In France, 14 million people currently suffer from high blood pressure. This heart disease, if left untreated, greatly increases the risk of heart attack and stroke. It usually appears with age, because the arteries age, but there are aggravating factors such as overweight, smoking, diabetes or cholesterol, but also high salt consumption. It is for this reason that patients are advised to reduce it in order to lower blood pressure.

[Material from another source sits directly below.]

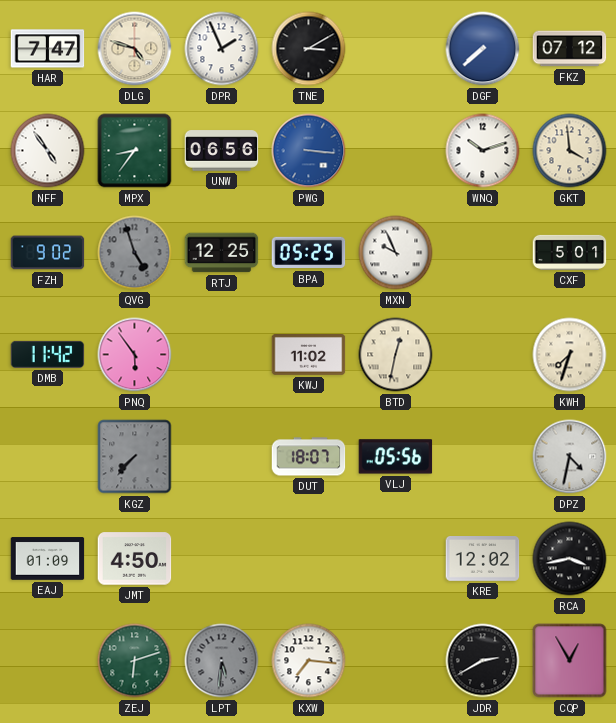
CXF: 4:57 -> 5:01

Less salt, less thirst, lower blood pressure
A new study, published in the journal Hypertension, confirms that this strategy is the right one. According to the researchers, reducing salt intake in adults with high blood pressure can reduce thirst, urine volume and blood pressure. All this, while not affecting energy needs. To carry out this work, the scientific team used data from the Dietary Approaches to Stop Hypertension study, published in 2001.
The researchers looked at the effects of three different levels of salt intake — low, medium, high — on the blood over 24 hours. Participants followed two separate diets: a typical American diet as a control diet, and the DASH diet, a dietary approach known to lower hypertension. Study researchers found that reducing salt intake decreased patients’ thirst. The volume of urine remained unchanged, or even decreased a little. These changes occurred without altering the amount of energy required to maintain body weight.
A real “scientific debate”
“Our study contributes significantly to this scientific debate and underscores the importance of sodium reduction as a means of lowering blood pressure,” said Stephen Juraschek, assistant professor of medicine at Beth Israel Deaconess Medical Center (Boston, USA). -United). Because “debate”, indeed there was. In 2017, two studiespublished in the Journal of Clinical Investigation, demonstrated that, conversely, high salt consumption did not stimulate thirst and even promoted weight loss by modifying energy needs. “Public health recommendations to reduce population-wide sodium intake for blood pressure should continue without fear of contributing to weight gain,” the study authors conclude.